La caisse mobile prend place dans un motorisé complètement transformé.

Desjardins présente son projet de caisse mobile

Dans le cadre des journées portes ouvertes de la Caisse Desjardins de Granby-Haute-Yamaska, les passants et les membres ont pu découvrir de quoi pourrait avoir l'air la caisse du futur.
À l'intérieur du motorisé, les clients pourraient recevoir les mêmes services que dans une caisse permanente.
De nouveaux modèles d'affaires ont été présentés et, jeudi, la caisse mobile était stationnée face à l'établissement. Il s'agit d'un motorisé complètement transformé où, à l'intérieur, une personne peut recevoir les mêmes services que dans une caisse permanente.
Un guichet automatique, une station mobile avec deux tablettes numériques, une aire d'attente et même un bureau pour rencontrer le personnel s'y trouvent. Serge Laflamme, directeur général de la Caisse Desjardins de Granby-Haute-Yamaska, explique que des modèles sont à l'étude. C'est le cas de la caisse sur roues.
Si elle devient plus qu'un projet à l'étude, la caisse mobile «va servir à offrir des services à nos membres, par exemple, en région éloignée ou lors d'un sinistre. Dans le cas où une caisse est victime d'un feu, la caisse mobile permettrait de poursuivre l'offre de service pendant le temps qu'on fait la réfection des locaux.»

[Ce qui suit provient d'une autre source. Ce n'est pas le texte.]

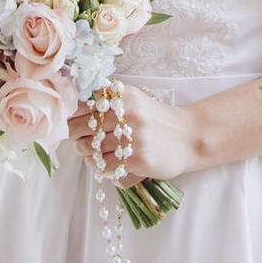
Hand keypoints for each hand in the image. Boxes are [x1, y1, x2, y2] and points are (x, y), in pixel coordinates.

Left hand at [68, 83, 196, 182]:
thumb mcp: (134, 102)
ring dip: (86, 154)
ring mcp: (133, 137)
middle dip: (75, 137)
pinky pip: (105, 166)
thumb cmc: (156, 121)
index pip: (83, 105)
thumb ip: (108, 102)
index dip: (72, 117)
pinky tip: (106, 163)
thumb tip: (72, 114)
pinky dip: (100, 167)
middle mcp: (128, 113)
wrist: (189, 137)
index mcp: (124, 96)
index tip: (72, 123)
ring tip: (94, 154)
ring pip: (90, 148)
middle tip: (79, 141)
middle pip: (82, 127)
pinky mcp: (138, 159)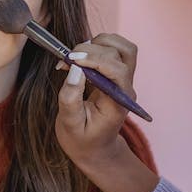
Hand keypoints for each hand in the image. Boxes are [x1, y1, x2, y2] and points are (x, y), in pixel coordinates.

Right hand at [55, 33, 158, 191]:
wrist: (95, 148)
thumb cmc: (82, 140)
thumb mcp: (70, 125)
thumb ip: (71, 99)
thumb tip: (74, 69)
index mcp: (118, 103)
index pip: (117, 70)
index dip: (95, 58)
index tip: (70, 59)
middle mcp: (126, 88)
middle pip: (120, 53)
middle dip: (91, 50)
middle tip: (66, 61)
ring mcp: (124, 80)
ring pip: (123, 47)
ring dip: (98, 43)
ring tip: (75, 57)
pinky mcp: (117, 74)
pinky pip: (115, 50)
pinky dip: (97, 46)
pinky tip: (80, 59)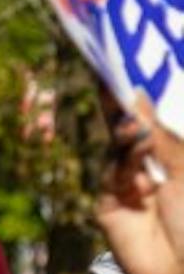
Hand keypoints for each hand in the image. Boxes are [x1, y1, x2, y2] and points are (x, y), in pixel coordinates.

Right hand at [98, 95, 183, 273]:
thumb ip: (165, 140)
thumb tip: (139, 100)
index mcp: (163, 155)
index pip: (147, 120)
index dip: (137, 96)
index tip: (128, 71)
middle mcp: (140, 164)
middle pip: (124, 126)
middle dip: (120, 104)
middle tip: (113, 78)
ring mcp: (121, 181)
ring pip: (118, 147)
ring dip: (126, 134)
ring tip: (134, 124)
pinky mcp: (108, 201)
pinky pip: (112, 174)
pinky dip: (125, 164)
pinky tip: (138, 160)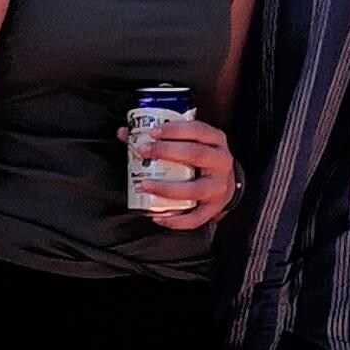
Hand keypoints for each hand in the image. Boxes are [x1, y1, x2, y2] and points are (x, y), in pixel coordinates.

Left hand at [123, 106, 236, 227]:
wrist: (224, 183)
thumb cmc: (200, 160)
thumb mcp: (188, 142)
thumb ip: (159, 137)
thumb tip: (125, 133)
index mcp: (215, 140)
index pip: (197, 130)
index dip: (174, 130)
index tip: (152, 133)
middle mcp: (221, 162)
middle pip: (196, 154)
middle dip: (167, 152)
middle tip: (143, 152)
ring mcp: (219, 187)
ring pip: (195, 189)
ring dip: (167, 188)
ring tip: (144, 185)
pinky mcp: (214, 208)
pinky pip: (195, 218)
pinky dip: (175, 220)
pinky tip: (157, 216)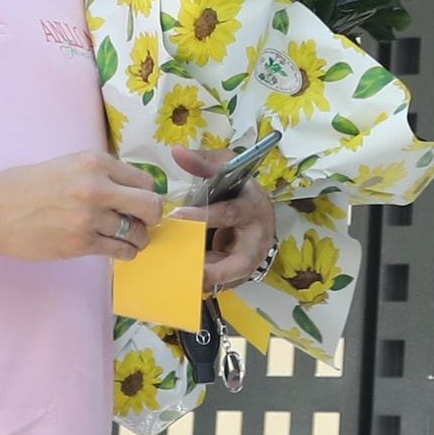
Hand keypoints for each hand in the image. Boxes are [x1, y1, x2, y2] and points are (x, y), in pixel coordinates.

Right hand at [0, 152, 163, 261]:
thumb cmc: (27, 186)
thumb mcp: (67, 165)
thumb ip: (99, 173)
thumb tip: (132, 189)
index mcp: (94, 162)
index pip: (143, 180)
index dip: (145, 193)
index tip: (140, 201)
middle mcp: (96, 188)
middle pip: (151, 206)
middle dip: (152, 216)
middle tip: (144, 221)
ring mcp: (89, 218)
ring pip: (137, 233)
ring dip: (138, 238)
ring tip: (128, 237)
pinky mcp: (81, 244)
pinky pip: (120, 251)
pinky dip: (125, 251)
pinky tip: (117, 248)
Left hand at [168, 145, 275, 290]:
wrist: (256, 207)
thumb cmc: (238, 185)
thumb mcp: (226, 166)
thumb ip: (203, 161)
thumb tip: (177, 152)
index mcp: (253, 206)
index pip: (230, 213)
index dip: (204, 216)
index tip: (176, 215)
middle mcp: (257, 236)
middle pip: (242, 261)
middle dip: (215, 269)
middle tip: (187, 269)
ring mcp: (252, 257)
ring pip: (232, 277)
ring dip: (207, 279)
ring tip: (178, 277)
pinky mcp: (242, 271)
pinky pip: (225, 282)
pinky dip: (206, 282)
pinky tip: (183, 280)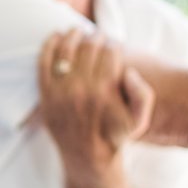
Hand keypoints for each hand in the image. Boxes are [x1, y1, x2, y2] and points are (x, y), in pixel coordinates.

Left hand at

Les différents usages sont présentement testés. «Je pense qu'à la fin 2016, on devrait avoir testé le modèle pour voir si ça fait partie de notre coffre à outils de l'avenir et dans quelles circonstances ça va mieux répondre aux besoins des membres», expose Nathalie Larue, vice-présidente Accès D à la Fédération des caisses Desjardins.
Un tel service pourrait répondre au problème de fermetures de points de service, mais pourrait aussi venir combler un manque dans les villages qui n'en ont jamais eu. Les frais ne devraient pas faire l'objet d'une augmentation.
«Les coûts reliés à notre offre, ça fait partie de nos critères de décision, conclut Serge Laflamme. C'est sûr que la rentabilité doit être au rendez-vous. Des fois, on a une offre à livrer, alors il faut la livrer. Ce n'est pas aux membres de payer ça. L'intention n'est pas de faire une tarification différente.»